▸ **Exercise goal**
Copy out the forum comment on net neutrality below, word for word and in full.

Re: Re: Re:5 Title II does not create net neutrality.

“To be fair, he’s right about competition. It really does do all these great things in a market. The problem is, you don’t get competition for very long without regulation.” – nasch

“Competition is only self-regulating when regulated by an outside source…I’ll stick with properly regulated capitalism, thanks.” – me

Sorry, had to quote myself saying exactly what you just said =). Considering most forms of capitalism have competitive markets as a primary economic driving force, whether free, social, or state, I assumed that the benefits of competition were implied (and nowhere did I argue otherwise).

The scenario we’re discussing is one where we have the current ISP situation, which is made up primarily of a few large companies that have only-slightly-hidden “gentlemen’s agreements” to avoid everything except the barest impression of competition. On one hand we have the free market proponents arguing that the solution is to leave things as they are and let the market fix the problem. On the other hand you have net neutrality proponents saying that clearly market forces aren’t working, so we need regulation to prevent the current and future consumer abuse.

I’d love it if the former were possible, and market forces would magically reverse the current situation. Unfortunately it would have to be just that…magic. And as much as we’d all love for magic to be real, well, it isn’t.

▸ **Provided material**
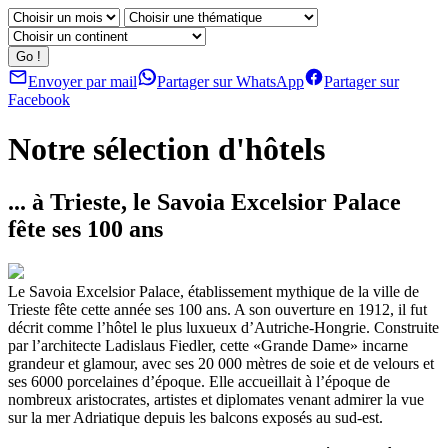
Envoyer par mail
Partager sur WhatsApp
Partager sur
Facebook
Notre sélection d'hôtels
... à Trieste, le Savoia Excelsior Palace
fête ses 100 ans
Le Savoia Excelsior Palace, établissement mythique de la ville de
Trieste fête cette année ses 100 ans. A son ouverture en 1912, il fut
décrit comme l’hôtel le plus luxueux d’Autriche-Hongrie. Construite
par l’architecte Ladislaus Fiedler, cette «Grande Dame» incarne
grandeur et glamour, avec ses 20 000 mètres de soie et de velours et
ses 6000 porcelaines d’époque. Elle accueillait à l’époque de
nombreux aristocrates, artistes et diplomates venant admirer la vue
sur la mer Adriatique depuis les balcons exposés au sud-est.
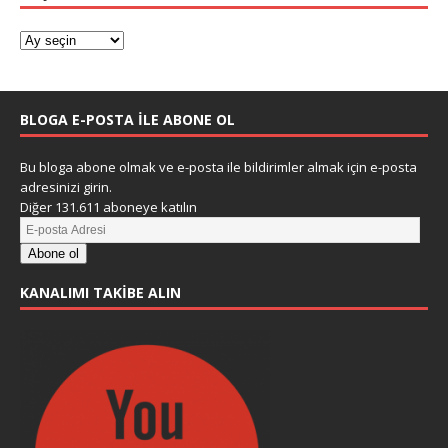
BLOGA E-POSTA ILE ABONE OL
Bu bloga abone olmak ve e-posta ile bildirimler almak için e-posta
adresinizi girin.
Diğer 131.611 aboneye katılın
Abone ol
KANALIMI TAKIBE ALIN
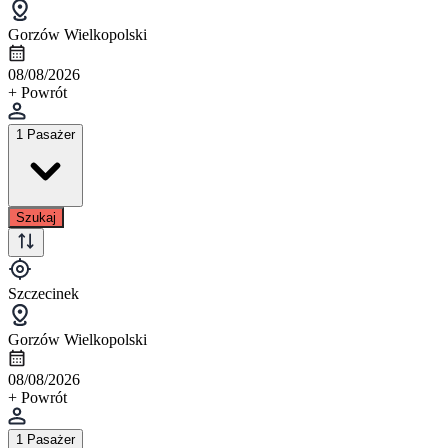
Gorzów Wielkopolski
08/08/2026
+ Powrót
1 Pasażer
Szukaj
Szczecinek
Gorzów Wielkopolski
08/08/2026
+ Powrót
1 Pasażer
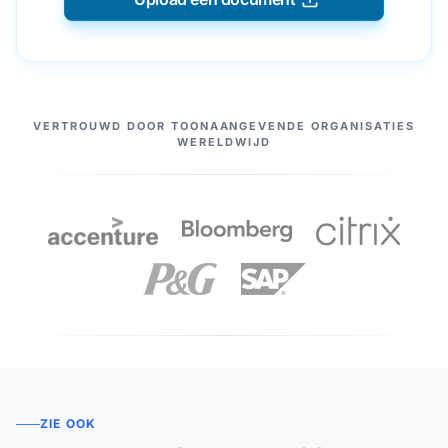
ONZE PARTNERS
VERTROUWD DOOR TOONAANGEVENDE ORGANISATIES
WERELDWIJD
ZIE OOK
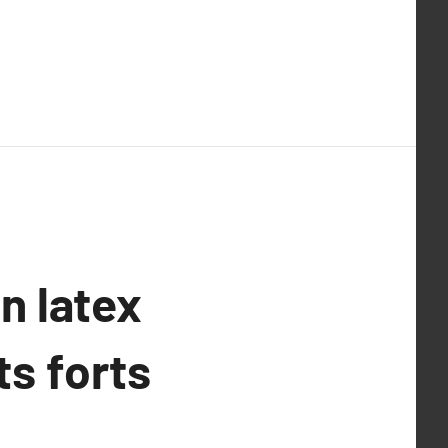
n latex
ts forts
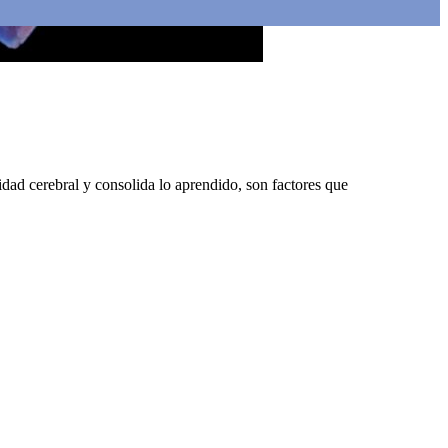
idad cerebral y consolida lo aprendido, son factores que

▸ **Response to this exercise**
Re: Re: Re:5 Title II does not create net neutrality.

“To be fair, he’s right about competition. It really does do all these great things in a market. The problem is, you don’t get competition for very long without regulation.” – nasch

“Competition is only self-regulating when regulated by an outside source…I’ll stick with properly regulated capitalism, thanks.” – me

Sorry, had to quote myself saying exactly what you just said =). Considering most forms of capitalism have competitive markets as a primary economic driving force, whether free, social, or state, I assumed that the benefits of competition were implied (and nowhere did I argue otherwise).

The scenario we’re discussing is one where we have the current ISP situation, which is made up primarily of a few large companies that have only-slightly-hidden “gentlemen’s agreements” to avoid everything except the barest impression of competition. On one hand we have the free market proponents arguing that the solution is to leave things as they are and let the market fix the problem. On the other hand you have net neutrality proponents saying that clearly market forces aren’t working, so we need regulation to prevent the current and future consumer abuse.

I’d love it if the former were possible, and market forces would magically reverse the current situation. Unfortunately it would have to be just that…magic. And as much as we’d all love for magic to be real, well, it isn’t.